First, I will discuss the context of the passage within De beneficiis that demonstrates Seneca’s concerns with the themes of self-knowledge and self-delusion within systems of absolute power. With this context in mind, I will then examine how Seneca’s narration emphasizes the mirroring of Julia and Augustus and the implications for the Principate. The setting of her activities at night underlines the inauthenticity of Julia’s daytime persona as model wife and daughter, aligning with Seneca’s propensity in his prose work to reveal the personae of those in the imperial court as mask-like and false (Bartsch 2006). Seneca claims that the location of Julia’s adultery was in the forum, on the speaker’s platform, and that she turned to prostitution at the statue of Marsyas. Following Edwards’ (1993) and Syme’s (1939) observation that the statue of Marsyas was associated with libertas in the Roman imagination and that Julia represents the perversion of libertas under the Principate, I will argue that the accusation of prostitution at this specific location allows Seneca to underline the dangers involved in acquiring self-knowledge during the Neronian Principate. I follow Adams (1983) who notes that quaestuaria is a synonym for meretrix, and I suggest that Seneca does intend to make the accusation and that his choice of word for prostitute allows him to emphasize the greed involved in her actions.

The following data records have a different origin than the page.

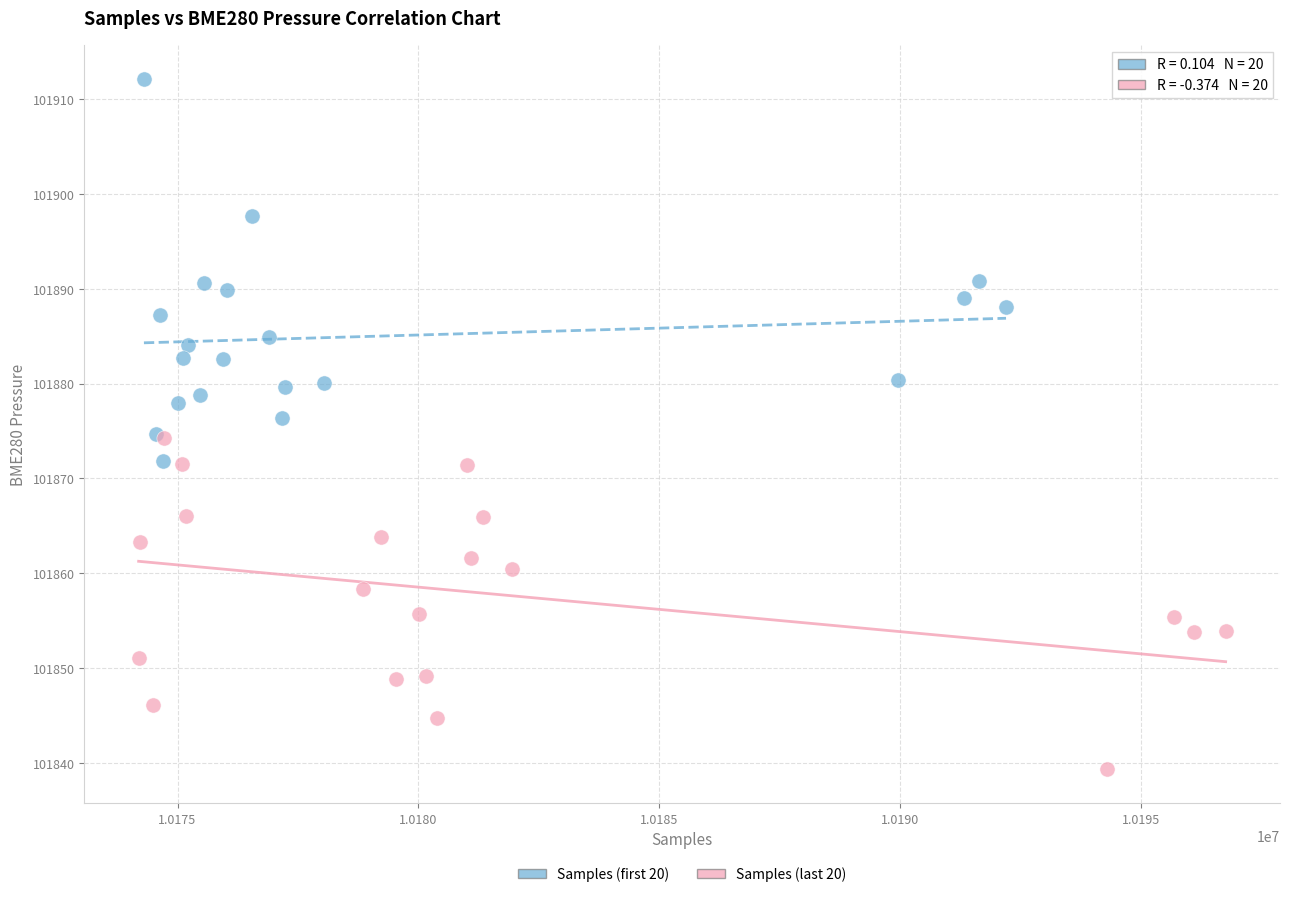

Which series reaches the minimum Y coordinate?

Samples (last 20)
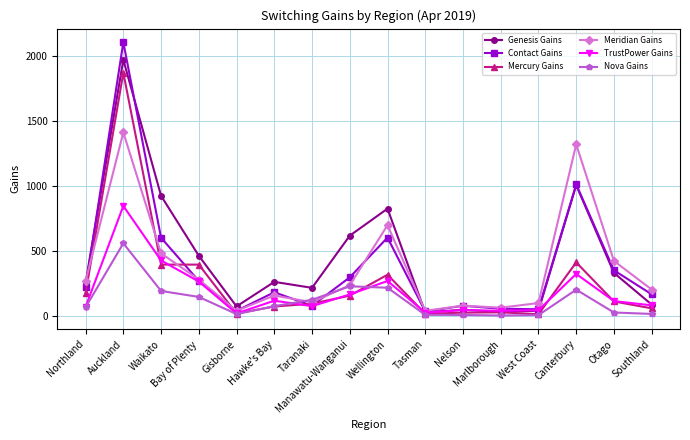

What is the highest value of the TrustPower Gains series?

847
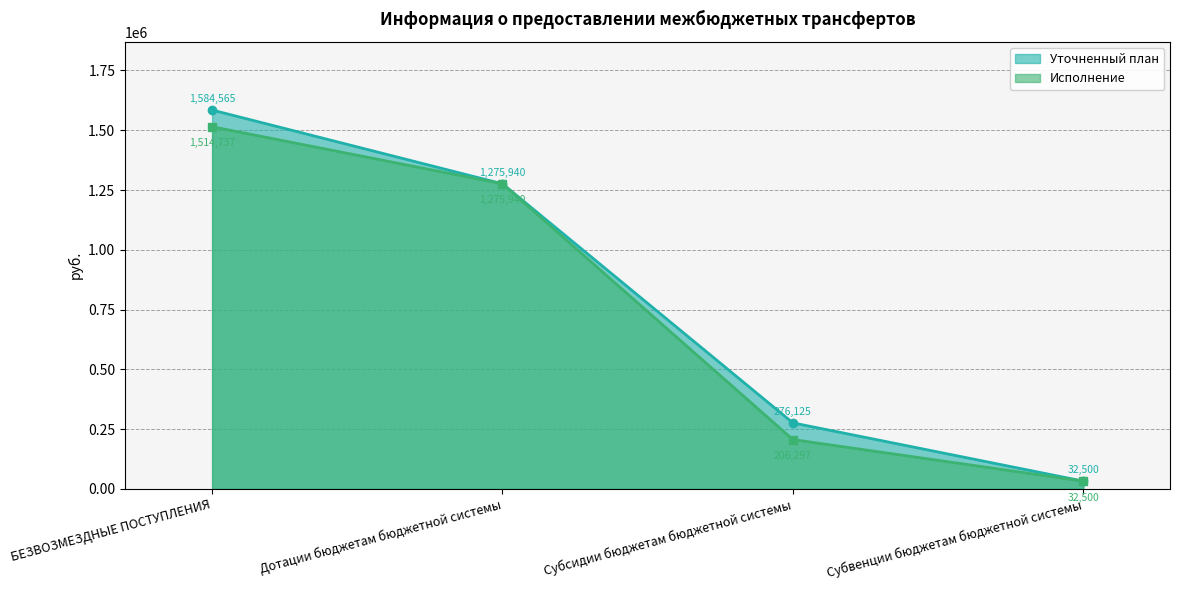

What is the value of the Уточненный план point at the 3rd from the left?

276125.4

Finally, I will examine Seneca’s critique of Augustus’ reaction to discovering Julia’s crimes, and I will argue that Seneca demonstrates the self-deception inherent in the position of princeps and the Principate itself. When Augustus is shown the mirror of the Principate through Julia’s behavior, he reacts with uncontrollable anger (parum potens irae), which flags the princeps’ inability to acquire self-knowledge. Seneca’s narration of Julia’s banishment allows him to investigate the issues of visuality and its relationship to self-knowledge that he was grappling with during the Neronian Principate.